A different study observed that peak carvedilol blood levels were reached within 90 minutes.7 Systolic and diastolic blood pressure decreased by more than 7 mm Hg in 28 of 29 patients. Peak fall in blood pressure was about four hours after drug administration and always occurred after time to peak blood level. Another randomized, double-blinded, placebo-controlled study on patients with essential hypertension (n=20) showed that single dose of 50 mg of carvedilol reduced mean blood pressure (25/14mm Hg) significantly over a nine hour period.8,9
Acute effects of carvedilol included reduced heart rate and pulmonary artery and pulmonary wedge pressures in two days.10 Long term effects of carvedilol over a period of three months included increased rest and peak exercise cardiac, stroke volume, and stroke work indexes. Carvedilol also further reduced right atrial, pulmonary artery, and pulmonary wedge pressures, reduced heart failure symptoms, and improved submaximal exercise tolerance in patients with idiopathic cardiomyopathy.
References
- Stafylas PC, Sarafidis PA. Carvedilol in hypertension treatment. Vasc Health Risk Manag. 2008;4(1):23-30. 2008.

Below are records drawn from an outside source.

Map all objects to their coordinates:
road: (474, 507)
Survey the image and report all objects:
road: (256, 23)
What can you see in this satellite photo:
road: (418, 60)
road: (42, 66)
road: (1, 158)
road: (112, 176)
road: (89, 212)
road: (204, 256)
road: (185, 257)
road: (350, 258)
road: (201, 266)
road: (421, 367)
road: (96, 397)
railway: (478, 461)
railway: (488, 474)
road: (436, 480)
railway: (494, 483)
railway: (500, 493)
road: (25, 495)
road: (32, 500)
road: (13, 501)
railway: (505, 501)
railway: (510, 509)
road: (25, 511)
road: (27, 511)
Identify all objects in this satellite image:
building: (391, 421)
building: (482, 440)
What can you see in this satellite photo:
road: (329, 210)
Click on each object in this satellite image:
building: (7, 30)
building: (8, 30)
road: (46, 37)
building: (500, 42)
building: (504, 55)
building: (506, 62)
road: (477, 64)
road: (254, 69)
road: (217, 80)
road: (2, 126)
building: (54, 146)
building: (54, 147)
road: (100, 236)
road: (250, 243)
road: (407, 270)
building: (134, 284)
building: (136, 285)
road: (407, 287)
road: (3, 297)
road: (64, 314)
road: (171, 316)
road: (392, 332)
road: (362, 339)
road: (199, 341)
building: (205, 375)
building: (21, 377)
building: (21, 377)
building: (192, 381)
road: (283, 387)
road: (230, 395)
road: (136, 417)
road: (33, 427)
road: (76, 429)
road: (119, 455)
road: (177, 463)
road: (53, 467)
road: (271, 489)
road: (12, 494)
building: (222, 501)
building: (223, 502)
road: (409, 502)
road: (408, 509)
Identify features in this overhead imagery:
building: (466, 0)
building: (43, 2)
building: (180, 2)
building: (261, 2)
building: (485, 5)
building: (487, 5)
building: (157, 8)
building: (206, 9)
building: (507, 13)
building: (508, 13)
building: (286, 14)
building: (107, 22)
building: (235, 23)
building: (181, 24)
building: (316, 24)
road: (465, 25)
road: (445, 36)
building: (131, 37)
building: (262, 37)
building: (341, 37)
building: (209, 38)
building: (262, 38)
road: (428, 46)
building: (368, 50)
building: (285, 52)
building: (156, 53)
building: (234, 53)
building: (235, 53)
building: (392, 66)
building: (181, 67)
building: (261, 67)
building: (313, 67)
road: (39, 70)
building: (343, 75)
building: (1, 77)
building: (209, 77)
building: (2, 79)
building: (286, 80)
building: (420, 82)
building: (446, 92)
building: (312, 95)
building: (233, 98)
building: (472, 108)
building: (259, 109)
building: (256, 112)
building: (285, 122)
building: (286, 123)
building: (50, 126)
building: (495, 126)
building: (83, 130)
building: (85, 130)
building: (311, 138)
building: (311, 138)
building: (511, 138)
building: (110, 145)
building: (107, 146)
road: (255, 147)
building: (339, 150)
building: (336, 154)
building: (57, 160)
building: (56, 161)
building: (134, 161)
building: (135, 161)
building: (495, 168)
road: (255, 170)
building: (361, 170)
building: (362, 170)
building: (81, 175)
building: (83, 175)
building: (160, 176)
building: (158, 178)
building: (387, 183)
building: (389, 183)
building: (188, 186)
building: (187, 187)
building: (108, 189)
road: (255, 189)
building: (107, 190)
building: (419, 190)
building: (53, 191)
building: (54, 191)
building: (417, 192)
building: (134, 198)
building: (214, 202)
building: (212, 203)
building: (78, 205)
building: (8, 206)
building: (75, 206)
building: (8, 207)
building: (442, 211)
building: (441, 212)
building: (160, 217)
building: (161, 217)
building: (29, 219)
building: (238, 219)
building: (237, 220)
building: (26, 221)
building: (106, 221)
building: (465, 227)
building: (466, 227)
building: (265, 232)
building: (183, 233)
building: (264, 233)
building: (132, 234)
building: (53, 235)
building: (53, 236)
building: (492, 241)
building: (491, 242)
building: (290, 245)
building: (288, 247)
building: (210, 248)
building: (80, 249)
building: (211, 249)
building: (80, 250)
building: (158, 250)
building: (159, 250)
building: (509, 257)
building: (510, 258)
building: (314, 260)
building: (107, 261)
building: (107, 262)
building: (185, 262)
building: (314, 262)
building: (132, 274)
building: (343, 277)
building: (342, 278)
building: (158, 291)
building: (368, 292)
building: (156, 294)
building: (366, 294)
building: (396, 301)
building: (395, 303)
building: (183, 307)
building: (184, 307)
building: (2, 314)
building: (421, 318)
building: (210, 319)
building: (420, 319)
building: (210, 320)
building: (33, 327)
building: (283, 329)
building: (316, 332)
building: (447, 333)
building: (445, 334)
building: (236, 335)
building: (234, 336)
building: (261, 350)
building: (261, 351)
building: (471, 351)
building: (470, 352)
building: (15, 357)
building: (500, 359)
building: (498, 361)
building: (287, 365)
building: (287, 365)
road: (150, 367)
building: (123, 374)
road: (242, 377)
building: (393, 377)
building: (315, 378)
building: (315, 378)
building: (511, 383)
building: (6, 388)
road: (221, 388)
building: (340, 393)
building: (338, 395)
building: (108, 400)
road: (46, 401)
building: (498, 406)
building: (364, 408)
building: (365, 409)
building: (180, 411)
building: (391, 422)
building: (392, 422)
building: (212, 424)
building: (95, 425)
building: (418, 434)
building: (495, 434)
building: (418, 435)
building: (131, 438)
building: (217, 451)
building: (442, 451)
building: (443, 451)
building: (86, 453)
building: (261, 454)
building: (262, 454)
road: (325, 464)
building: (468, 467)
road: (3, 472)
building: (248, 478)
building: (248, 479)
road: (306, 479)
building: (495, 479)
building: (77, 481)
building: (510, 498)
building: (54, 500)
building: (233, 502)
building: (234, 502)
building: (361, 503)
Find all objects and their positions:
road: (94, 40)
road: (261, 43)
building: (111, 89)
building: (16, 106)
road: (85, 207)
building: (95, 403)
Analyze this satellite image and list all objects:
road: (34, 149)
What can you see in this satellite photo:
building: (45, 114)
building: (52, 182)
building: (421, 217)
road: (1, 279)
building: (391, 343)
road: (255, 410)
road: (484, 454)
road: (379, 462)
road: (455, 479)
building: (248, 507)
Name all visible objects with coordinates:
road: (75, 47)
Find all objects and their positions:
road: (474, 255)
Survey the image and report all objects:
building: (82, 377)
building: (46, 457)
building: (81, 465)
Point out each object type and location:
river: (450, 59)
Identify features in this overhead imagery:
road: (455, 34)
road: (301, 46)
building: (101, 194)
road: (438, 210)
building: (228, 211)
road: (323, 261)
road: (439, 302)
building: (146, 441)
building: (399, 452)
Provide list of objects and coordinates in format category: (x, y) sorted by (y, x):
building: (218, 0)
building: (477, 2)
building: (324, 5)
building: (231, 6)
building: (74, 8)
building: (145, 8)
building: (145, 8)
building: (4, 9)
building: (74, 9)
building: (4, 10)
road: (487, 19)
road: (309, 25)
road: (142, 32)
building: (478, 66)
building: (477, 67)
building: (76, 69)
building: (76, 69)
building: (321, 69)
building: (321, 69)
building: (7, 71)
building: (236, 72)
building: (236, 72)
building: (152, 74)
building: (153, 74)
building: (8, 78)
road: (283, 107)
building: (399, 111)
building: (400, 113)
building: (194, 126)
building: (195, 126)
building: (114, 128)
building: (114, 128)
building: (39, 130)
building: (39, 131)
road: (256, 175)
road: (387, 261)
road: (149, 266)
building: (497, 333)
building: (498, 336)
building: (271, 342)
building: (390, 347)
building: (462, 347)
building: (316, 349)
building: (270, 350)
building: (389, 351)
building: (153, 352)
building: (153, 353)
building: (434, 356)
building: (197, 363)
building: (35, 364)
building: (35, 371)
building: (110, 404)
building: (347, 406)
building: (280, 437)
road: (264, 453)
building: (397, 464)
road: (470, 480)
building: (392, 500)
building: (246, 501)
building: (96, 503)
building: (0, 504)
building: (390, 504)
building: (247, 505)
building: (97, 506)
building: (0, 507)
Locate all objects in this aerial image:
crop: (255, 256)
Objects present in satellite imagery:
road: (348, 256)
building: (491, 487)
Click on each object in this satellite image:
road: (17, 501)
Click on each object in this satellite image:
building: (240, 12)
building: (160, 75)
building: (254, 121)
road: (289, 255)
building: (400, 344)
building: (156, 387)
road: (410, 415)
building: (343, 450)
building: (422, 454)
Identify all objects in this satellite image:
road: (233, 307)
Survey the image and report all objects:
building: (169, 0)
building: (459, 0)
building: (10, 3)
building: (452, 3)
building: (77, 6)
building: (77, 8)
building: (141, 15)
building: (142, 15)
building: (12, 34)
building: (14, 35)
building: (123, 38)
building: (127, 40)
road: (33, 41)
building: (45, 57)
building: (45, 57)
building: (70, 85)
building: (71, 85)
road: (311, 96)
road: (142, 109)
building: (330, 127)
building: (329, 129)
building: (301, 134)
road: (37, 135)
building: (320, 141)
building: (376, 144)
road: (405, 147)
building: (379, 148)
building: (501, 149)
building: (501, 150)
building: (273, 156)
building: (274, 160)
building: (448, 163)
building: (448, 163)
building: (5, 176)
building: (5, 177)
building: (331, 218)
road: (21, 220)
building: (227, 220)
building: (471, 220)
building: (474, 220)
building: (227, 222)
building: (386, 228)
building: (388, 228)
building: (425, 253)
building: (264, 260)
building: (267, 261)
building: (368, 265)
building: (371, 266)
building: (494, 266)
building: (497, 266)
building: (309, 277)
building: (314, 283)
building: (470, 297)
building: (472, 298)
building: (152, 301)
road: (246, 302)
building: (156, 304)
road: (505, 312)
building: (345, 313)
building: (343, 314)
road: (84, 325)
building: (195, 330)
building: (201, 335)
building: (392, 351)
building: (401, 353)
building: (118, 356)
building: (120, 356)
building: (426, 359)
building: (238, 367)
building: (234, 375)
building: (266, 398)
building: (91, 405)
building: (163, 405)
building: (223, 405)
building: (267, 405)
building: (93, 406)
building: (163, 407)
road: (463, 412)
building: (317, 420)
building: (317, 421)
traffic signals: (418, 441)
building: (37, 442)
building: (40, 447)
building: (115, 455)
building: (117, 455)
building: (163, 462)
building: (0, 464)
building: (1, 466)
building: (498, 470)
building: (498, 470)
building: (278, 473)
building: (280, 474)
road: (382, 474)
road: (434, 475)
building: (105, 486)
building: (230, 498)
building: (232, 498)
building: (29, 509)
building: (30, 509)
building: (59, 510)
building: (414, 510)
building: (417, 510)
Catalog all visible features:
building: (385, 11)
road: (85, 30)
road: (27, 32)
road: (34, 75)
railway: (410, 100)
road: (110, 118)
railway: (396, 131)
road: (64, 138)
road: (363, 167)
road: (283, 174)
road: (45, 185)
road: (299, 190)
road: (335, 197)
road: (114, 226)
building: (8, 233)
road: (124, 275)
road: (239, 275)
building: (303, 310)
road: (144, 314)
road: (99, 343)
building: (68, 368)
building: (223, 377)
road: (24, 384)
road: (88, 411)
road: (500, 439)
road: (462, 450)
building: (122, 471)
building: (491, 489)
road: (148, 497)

- Coreg [package insert]. Ciales, PR: GK Pharmaceuticals Contract Manufacturing Operations; 2008.
- Coreg CR [package insert]. Ciales, PR: GK Pharmaceuticals Contract Manufacturing Operations; 2008.
- Frishman WH, Henderson LS, Lukas MA. Controlled-release carvedilol in the management of systemic hypertension and myocardial dysfunction. Vasc Health Risk Manag. 2008;4(6):1387-1400.
- Vanderhoff BT, Ruppel HM, Amsterdam PB. Carvedilol: the new role of beta blockers in congestive heart failure. Am Fam Physician. 1998;58(7):1627-1634, 1641-1622.
- Dupont AG. Effects of carvedilol on renal function. Eur J Clin Pharmacol. 1990;38 Suppl 2:S96-100.
- Morgan T, Anderson A, Cripps J, Adam W. Pharmacokinetics of carvedilol in older and younger patients. J Hum Hypertens. 1990;4(6):709-715.
- Ruffolo RR, Boyle DA, Brooks DP, et al. Carvedilol: A novel cardiovascular drug with multiple actions. Cardiovasc Drug Rev. 1992;10(2):127-157.
- Dupont AG, Van der Niepen P, Taeymans Y, et al. Effect of carvedilol on ambulatory blood pressure, renal hemodynamics, and cardiac function in essential hypertension. J Cardiovasc Pharmacol. 1987;10 Suppl 11:S130-136.
- Metra M, Nardi M, Giubbini R, Cas LD. Effects of short- and long-term carvedilol administration on rest and exercise hemodynamic variables, exercise capacity and clinical conditions in patients with idiopathic dilated cardiomyopathy. J Am Coll Cardiol. 1994;24(7):1678-1687.